▶ [WORK INSTRUCTION]: Copy the items word for word, from the first line through the line containing "Н. В. Антонова. Гендерные особенности", including that line.

*-*-*

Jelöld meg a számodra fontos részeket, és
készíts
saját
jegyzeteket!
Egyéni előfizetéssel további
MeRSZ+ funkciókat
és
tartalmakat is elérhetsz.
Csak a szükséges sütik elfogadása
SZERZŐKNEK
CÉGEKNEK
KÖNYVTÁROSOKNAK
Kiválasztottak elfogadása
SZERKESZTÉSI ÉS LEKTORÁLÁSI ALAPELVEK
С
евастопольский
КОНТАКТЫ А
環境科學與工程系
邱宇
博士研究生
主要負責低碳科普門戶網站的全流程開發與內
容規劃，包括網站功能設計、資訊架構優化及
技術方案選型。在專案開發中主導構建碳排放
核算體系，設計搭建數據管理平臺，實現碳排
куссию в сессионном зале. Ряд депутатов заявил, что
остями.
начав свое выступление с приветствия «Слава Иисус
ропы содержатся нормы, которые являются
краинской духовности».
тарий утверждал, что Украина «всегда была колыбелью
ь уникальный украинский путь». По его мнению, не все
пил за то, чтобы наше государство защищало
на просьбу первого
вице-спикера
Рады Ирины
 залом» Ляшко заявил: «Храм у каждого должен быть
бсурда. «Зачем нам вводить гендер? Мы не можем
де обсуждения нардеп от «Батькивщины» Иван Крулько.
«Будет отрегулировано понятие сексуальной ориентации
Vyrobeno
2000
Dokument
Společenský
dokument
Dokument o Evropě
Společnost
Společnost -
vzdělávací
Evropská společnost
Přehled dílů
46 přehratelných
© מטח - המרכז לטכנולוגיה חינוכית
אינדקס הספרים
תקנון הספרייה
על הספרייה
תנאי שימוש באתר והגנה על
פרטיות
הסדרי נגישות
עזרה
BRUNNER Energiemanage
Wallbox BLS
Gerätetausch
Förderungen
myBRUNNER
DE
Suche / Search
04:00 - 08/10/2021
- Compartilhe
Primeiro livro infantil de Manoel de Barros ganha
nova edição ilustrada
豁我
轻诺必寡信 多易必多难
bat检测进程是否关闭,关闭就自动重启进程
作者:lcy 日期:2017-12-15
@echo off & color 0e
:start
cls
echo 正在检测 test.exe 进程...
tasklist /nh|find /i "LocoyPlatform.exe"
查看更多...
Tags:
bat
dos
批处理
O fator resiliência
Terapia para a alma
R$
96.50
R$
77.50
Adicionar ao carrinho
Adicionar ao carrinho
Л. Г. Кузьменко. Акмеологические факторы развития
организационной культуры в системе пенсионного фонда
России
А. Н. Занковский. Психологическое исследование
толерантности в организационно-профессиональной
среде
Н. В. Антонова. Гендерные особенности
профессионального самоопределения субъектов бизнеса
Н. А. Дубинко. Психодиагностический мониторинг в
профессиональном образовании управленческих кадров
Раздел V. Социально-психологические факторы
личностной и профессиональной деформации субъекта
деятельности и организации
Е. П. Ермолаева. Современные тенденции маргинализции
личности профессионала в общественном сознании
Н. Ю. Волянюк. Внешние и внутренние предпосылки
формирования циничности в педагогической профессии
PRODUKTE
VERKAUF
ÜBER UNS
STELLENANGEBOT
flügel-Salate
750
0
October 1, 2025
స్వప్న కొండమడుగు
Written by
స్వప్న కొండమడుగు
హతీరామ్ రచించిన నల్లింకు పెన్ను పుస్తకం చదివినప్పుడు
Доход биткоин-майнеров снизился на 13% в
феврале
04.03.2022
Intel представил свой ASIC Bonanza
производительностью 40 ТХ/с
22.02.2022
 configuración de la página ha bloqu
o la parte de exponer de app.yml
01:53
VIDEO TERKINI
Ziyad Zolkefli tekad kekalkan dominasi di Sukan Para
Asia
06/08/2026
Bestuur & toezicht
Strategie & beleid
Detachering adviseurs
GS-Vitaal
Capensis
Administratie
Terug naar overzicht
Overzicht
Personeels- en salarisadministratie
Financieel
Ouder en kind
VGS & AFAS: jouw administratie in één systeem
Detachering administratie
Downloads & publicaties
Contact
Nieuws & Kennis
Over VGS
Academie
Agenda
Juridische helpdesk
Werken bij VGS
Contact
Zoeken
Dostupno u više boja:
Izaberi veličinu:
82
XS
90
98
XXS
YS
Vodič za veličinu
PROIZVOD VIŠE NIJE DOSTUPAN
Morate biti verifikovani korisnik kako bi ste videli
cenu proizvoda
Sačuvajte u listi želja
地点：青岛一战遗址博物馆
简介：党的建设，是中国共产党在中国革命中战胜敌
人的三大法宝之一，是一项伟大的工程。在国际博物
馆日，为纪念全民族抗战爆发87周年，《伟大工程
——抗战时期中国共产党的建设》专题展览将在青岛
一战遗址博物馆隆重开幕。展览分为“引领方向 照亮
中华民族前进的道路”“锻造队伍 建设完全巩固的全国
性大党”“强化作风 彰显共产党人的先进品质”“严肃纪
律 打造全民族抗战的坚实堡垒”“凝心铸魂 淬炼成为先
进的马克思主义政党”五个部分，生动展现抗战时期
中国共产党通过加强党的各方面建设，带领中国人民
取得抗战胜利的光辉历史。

*-*-*

▶ [SOLUTION TO THE PROBLEM]:
Jelöld meg a számodra fontos részeket, és
készíts
saját
jegyzeteket!
Egyéni előfizetéssel további
MeRSZ+ funkciókat
és
tartalmakat is elérhetsz.
Csak a szükséges sütik elfogadása
SZERZŐKNEK
CÉGEKNEK
KÖNYVTÁROSOKNAK
Kiválasztottak elfogadása
SZERKESZTÉSI ÉS LEKTORÁLÁSI ALAPELVEK
С
евастопольский
КОНТАКТЫ А
環境科學與工程系
邱宇
博士研究生
主要負責低碳科普門戶網站的全流程開發與內
容規劃，包括網站功能設計、資訊架構優化及
技術方案選型。在專案開發中主導構建碳排放
核算體系，設計搭建數據管理平臺，實現碳排
куссию в сессионном зале. Ряд депутатов заявил, что
остями.
начав свое выступление с приветствия «Слава Иисус
ропы содержатся нормы, которые являются
краинской духовности».
тарий утверждал, что Украина «всегда была колыбелью
ь уникальный украинский путь». По его мнению, не все
пил за то, чтобы наше государство защищало
на просьбу первого
вице-спикера
Рады Ирины
 залом» Ляшко заявил: «Храм у каждого должен быть
бсурда. «Зачем нам вводить гендер? Мы не можем
де обсуждения нардеп от «Батькивщины» Иван Крулько.
«Будет отрегулировано понятие сексуальной ориентации
Vyrobeno
2000
Dokument
Společenský
dokument
Dokument o Evropě
Společnost
Společnost -
vzdělávací
Evropská společnost
Přehled dílů
46 přehratelných
© מטח - המרכז לטכנולוגיה חינוכית
אינדקס הספרים
תקנון הספרייה
על הספרייה
תנאי שימוש באתר והגנה על
פרטיות
הסדרי נגישות
עזרה
BRUNNER Energiemanage
Wallbox BLS
Gerätetausch
Förderungen
myBRUNNER
DE
Suche / Search
04:00 - 08/10/2021
- Compartilhe
Primeiro livro infantil de Manoel de Barros ganha
nova edição ilustrada
豁我
轻诺必寡信 多易必多难
bat检测进程是否关闭,关闭就自动重启进程
作者:lcy 日期:2017-12-15
@echo off & color 0e
:start
cls
echo 正在检测 test.exe 进程...
tasklist /nh|find /i "LocoyPlatform.exe"
查看更多...
Tags:
bat
dos
批处理
O fator resiliência
Terapia para a alma
R$
96.50
R$
77.50
Adicionar ao carrinho
Adicionar ao carrinho
Л. Г. Кузьменко. Акмеологические факторы развития
организационной культуры в системе пенсионного фонда
России
А. Н. Занковский. Психологическое исследование
толерантности в организационно-профессиональной
среде
Н. В. Антонова. Гендерные особенности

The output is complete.